Melihat kata salam yang dipraktikkan sedari dulu sampai sekarang sudah menjadi
budaya yang kuat mengakar pada kehidupan masyarakat. Bayangkan semenjak nabi
Muhammad berhasil menjayakan Islam sampai dengan saat ini ucapan salam terus
dilaksanakan, terhitung sudah 1431 tahun lamanya ucapan salam hidup dan sudah
mengakar kuat kepada umat Islam sehingga menjadi tradisi yang tidak bisa
dikalahkan oleh ucapan sapaan yang datang kemudian. Namun Kalimah salam bila
melihat keadaan kekenian menunjukkan sudah menjadi tradisi semata tanpa efek
makna dari pemberi salam maupun penerima/penjawab salam. Menilai dari
pemaknaannya ucapan salam seolah-olah sejajar dengan kalimat sapaan seperti
hai, hallo, pagi, dan lain-lain. Coba perhatikan fenomena kehidupan manusia
dari tingkat kampung sampai Negara. Di tingkat kampong saja masih banyak
terdapat kejanggalan seperti tidak saling sapa antar warga sampai perang
tetangga atau perang antar kampung. Apalagi di tingkat Negara yang lebih luas
dan banyak ragam corak adat budaya seperti Indonesia yang semakin mempersulit penegakan
Negara seperti yang diterangkan oleh ibnu khaldun dalam mukaddimahnya[4].
Ketidak
Sadaran Berfikir Dalam Tindakan
Ketidak sadaran
berpikir oleh manusia terkadang terjadi bila melihat cara hidup seperti
menjalani hidup berdasarkan budaya yang sudah ada turun temurun atau yang baru
diada-adakan tanpa ada kritisasi terhadap budaya yang sedang dijalani apakah
budaya itu sesuai dengan agama yang diyakini. Contoh kecil seperti ucapan
salam. Dalam menggunakan standarisasi salam ini saja orang perorang akan
terbagi menjadi beberapa macam seperti: pertama, mengucapkan salam pada setiap
kali bertemu dengan orang tetapi salam yang ia ucapkan itu tidak ditahu
maknanya, pengucapan salam seperti ini masih banyak terdapat di sekitar kita.
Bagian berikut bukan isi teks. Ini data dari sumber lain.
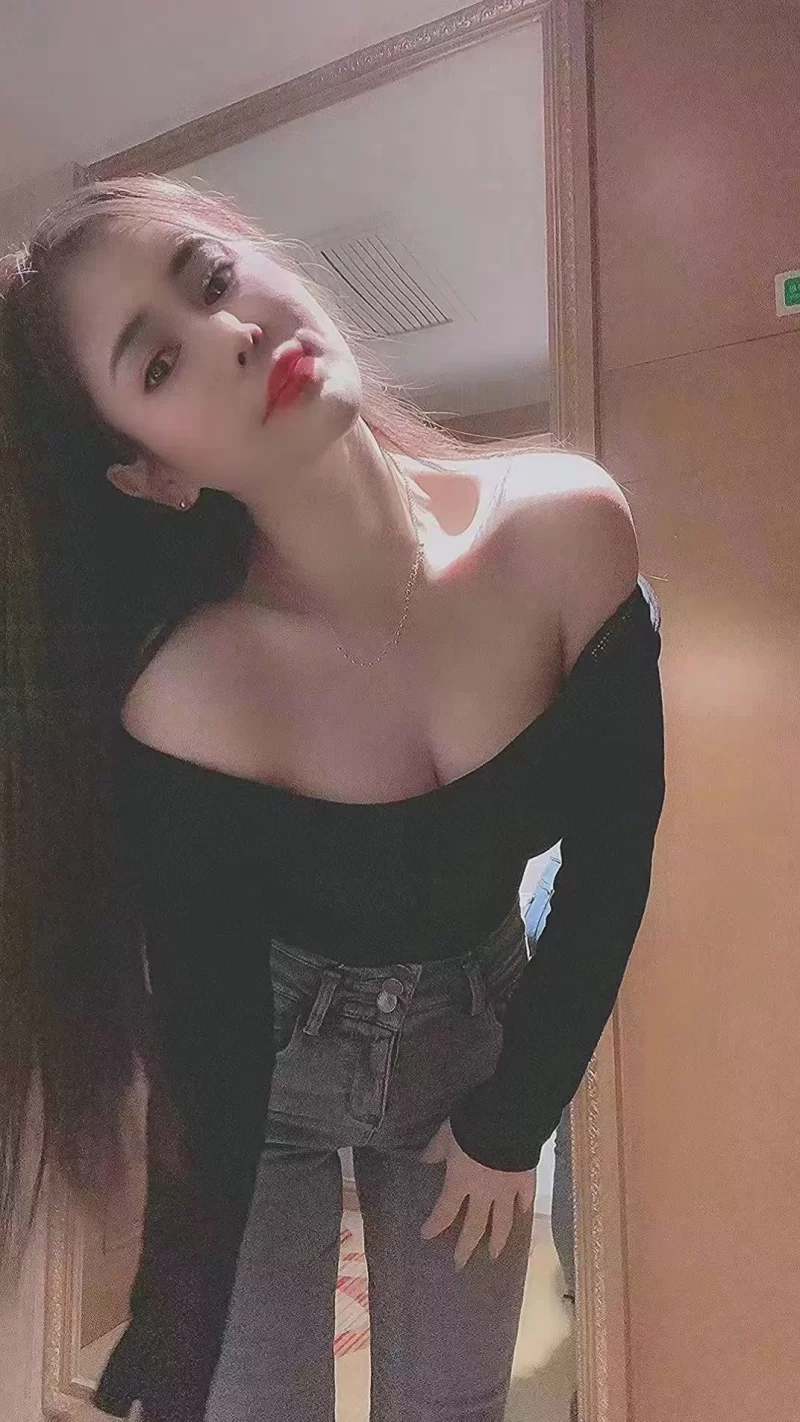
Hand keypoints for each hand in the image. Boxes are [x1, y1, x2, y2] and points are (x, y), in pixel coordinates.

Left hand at [419, 1118, 535, 1269]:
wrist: (506, 1118)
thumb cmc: (471, 1126)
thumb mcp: (446, 1135)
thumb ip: (435, 1151)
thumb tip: (423, 1161)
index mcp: (460, 1182)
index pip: (444, 1211)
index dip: (434, 1225)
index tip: (426, 1235)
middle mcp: (483, 1193)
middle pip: (474, 1226)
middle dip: (466, 1247)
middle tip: (461, 1264)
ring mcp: (507, 1190)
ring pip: (502, 1222)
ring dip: (497, 1240)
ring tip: (494, 1255)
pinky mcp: (526, 1179)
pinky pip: (526, 1198)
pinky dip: (524, 1207)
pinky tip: (523, 1215)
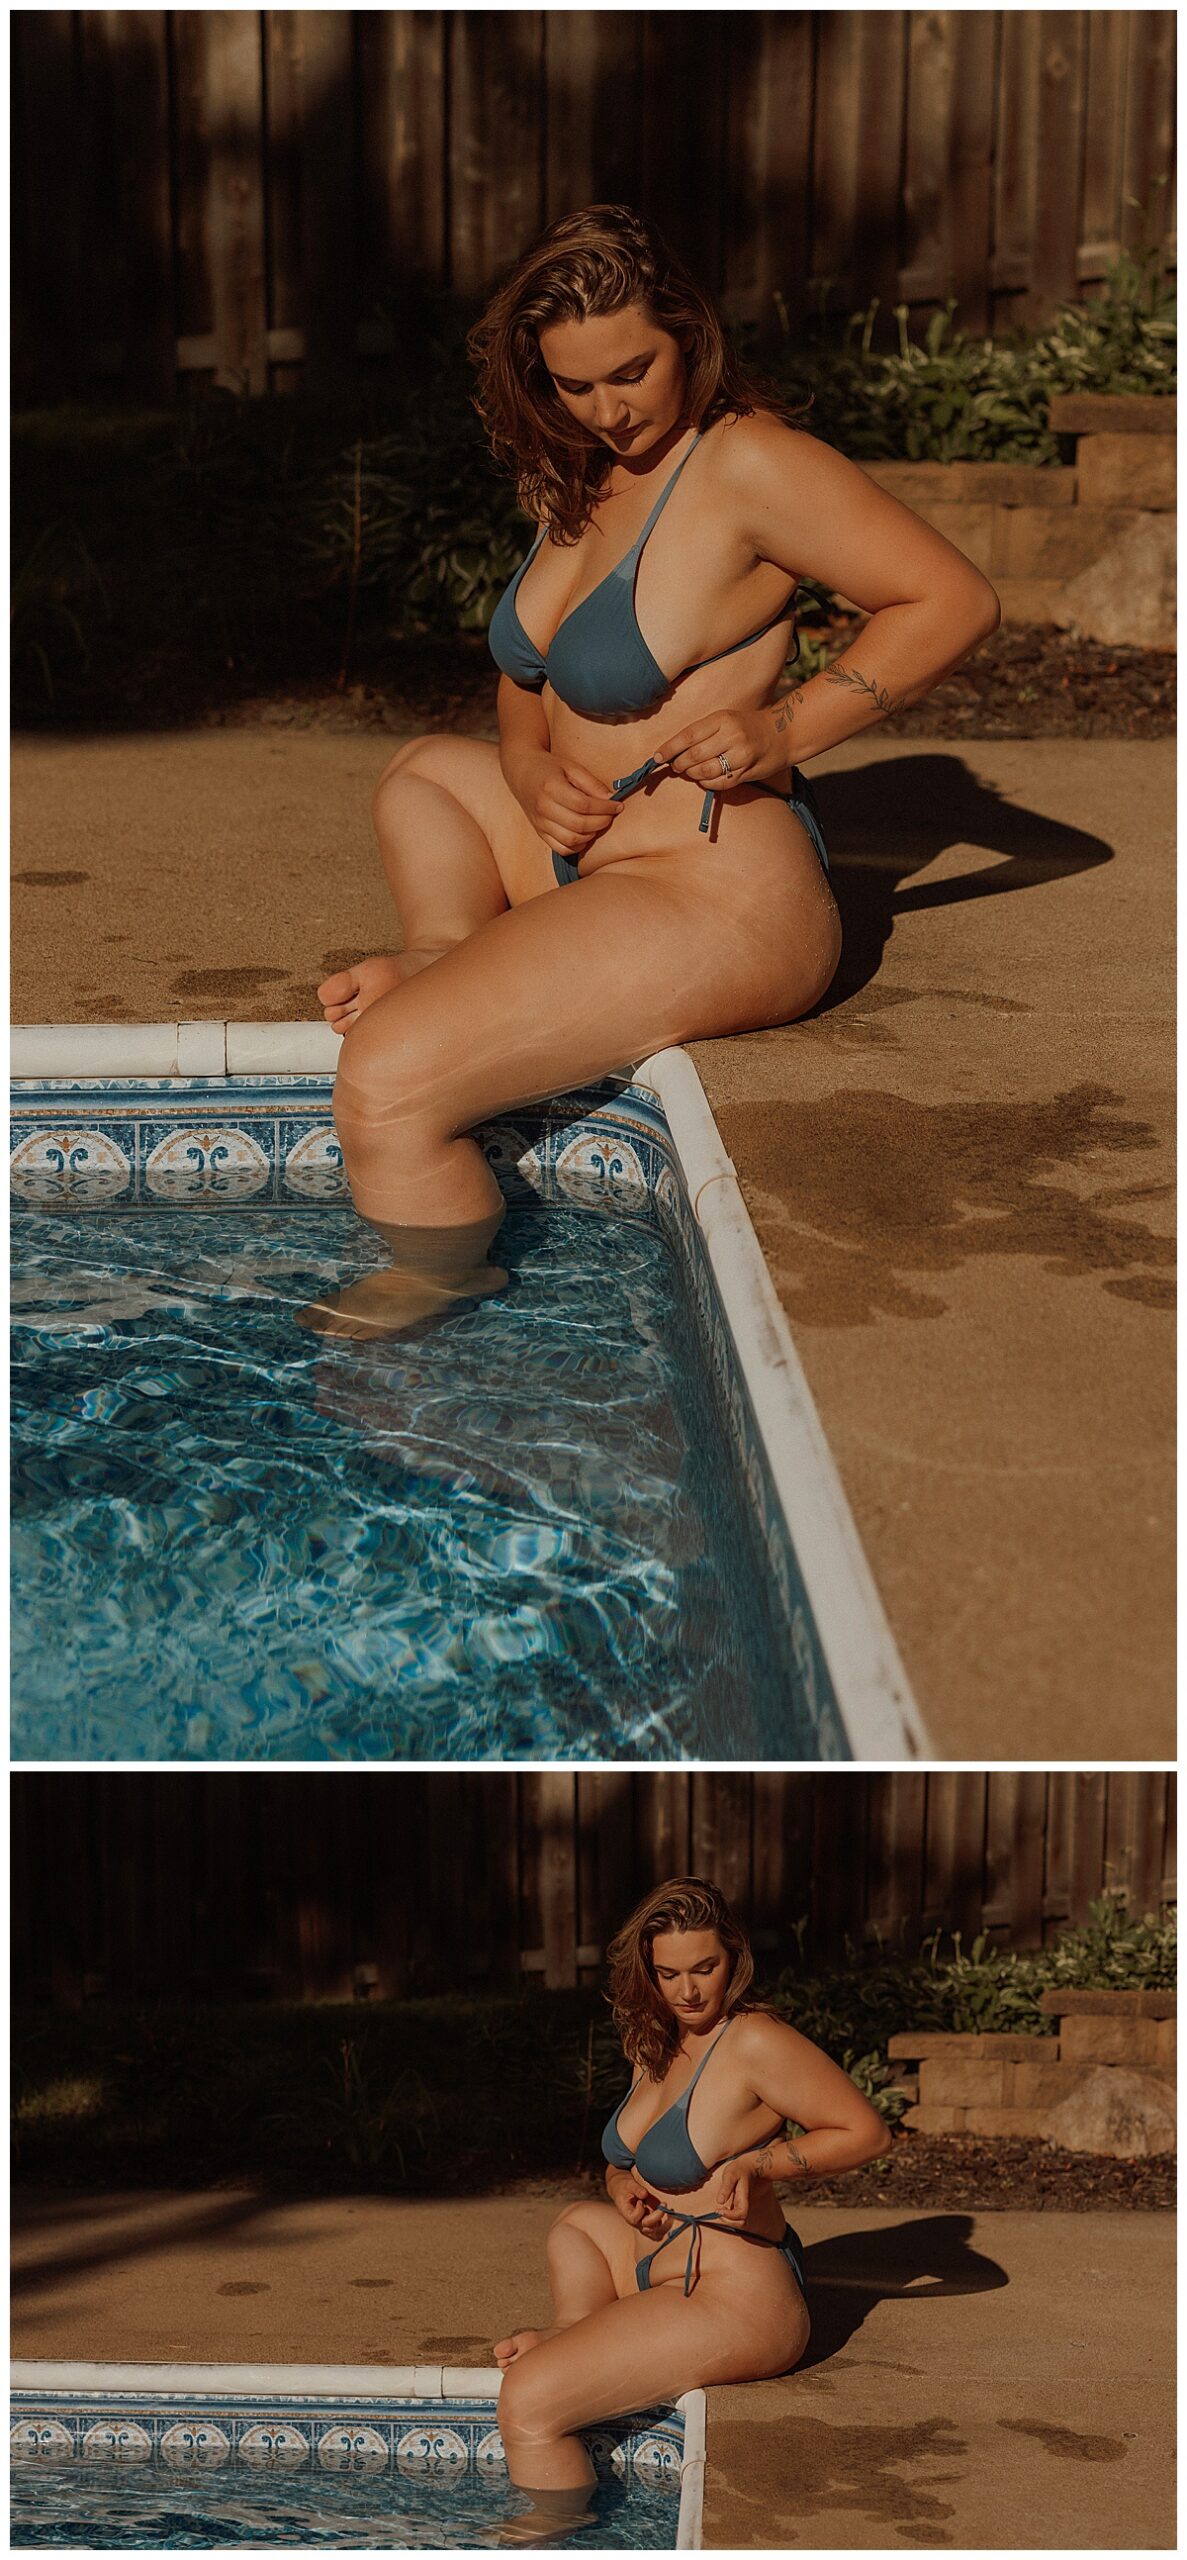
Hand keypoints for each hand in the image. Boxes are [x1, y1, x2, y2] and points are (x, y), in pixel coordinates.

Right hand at [508, 749, 618, 854]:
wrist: (521, 772)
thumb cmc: (548, 767)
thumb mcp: (571, 766)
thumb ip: (591, 783)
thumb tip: (611, 798)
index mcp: (551, 788)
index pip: (583, 805)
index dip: (604, 808)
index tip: (618, 805)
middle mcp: (543, 808)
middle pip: (579, 824)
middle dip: (601, 822)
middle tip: (611, 815)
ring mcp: (540, 823)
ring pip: (571, 840)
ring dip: (591, 835)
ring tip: (599, 823)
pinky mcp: (540, 832)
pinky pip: (561, 849)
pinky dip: (577, 846)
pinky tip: (586, 834)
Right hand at [607, 2168, 670, 2234]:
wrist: (623, 2190)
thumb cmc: (625, 2187)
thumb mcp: (628, 2184)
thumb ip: (636, 2189)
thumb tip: (645, 2194)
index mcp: (627, 2214)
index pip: (634, 2219)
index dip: (640, 2211)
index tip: (641, 2200)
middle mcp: (636, 2222)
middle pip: (647, 2228)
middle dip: (657, 2217)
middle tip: (663, 2204)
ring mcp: (643, 2223)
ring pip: (654, 2233)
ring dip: (663, 2224)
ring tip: (669, 2211)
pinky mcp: (650, 2222)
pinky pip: (659, 2230)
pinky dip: (665, 2225)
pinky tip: (669, 2212)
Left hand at [653, 707, 790, 794]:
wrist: (782, 734)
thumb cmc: (747, 726)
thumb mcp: (726, 719)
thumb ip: (703, 732)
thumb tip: (674, 750)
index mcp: (723, 719)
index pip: (689, 735)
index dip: (670, 748)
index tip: (657, 757)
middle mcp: (732, 736)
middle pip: (694, 755)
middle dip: (680, 764)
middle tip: (676, 766)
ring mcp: (740, 755)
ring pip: (705, 771)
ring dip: (692, 774)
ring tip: (690, 771)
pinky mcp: (746, 772)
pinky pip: (718, 783)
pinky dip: (707, 783)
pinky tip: (705, 778)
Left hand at [708, 2160, 754, 2224]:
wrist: (748, 2167)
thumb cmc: (739, 2169)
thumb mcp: (730, 2174)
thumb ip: (726, 2187)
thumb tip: (720, 2202)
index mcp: (744, 2198)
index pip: (741, 2214)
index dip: (730, 2216)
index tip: (719, 2210)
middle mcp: (744, 2204)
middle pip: (741, 2222)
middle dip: (729, 2222)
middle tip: (717, 2212)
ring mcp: (741, 2205)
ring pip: (738, 2222)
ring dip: (727, 2220)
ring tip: (718, 2210)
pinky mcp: (738, 2205)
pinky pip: (734, 2217)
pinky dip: (727, 2217)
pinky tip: (720, 2209)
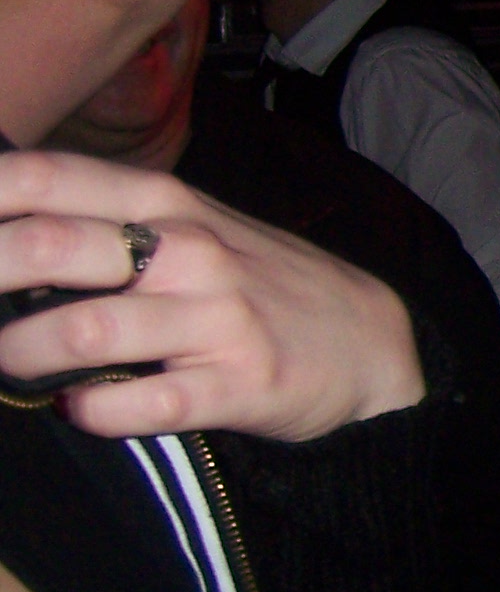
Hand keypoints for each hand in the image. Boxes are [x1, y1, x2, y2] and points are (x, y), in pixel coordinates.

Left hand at [0, 150, 423, 441]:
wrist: (371, 346)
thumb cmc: (258, 284)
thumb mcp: (194, 228)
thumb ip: (107, 220)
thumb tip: (2, 222)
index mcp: (166, 203)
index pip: (49, 179)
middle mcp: (188, 251)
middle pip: (49, 247)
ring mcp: (214, 318)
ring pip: (86, 329)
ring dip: (23, 353)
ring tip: (10, 365)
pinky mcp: (238, 384)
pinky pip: (144, 403)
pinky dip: (93, 412)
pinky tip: (77, 411)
Individu semacam ini menandakan ketidak mauan seseorang untuk mengetahui
ucapannya. Orang yang seperti ini sangat mudah terombang ambing oleh keadaan
perkembangan lingkungan karena ketidak matangan berpikirnya. Dia tidak sadar
atas kebodohan yang ia lakukan dan dipertahankan sampai ajal menjemputnya.
Kedua, orang yang mengucapkan salam, mengerti artinya namun tidak dimaknakan.
Keislaman seperti ini juga belum kuat masih kalah oleh kepentingan. Banyak pertengkaran
dan perkelahian terjadi tiada lain disebabkan karena sama-sama menginginkan sesuatu
yang sama, bila ini tidak disadarinya dan diselesaikan dengan berkomunikasi
yang baik maka akan terjadi perebutan sehingga saling singkirkanpun terjadi.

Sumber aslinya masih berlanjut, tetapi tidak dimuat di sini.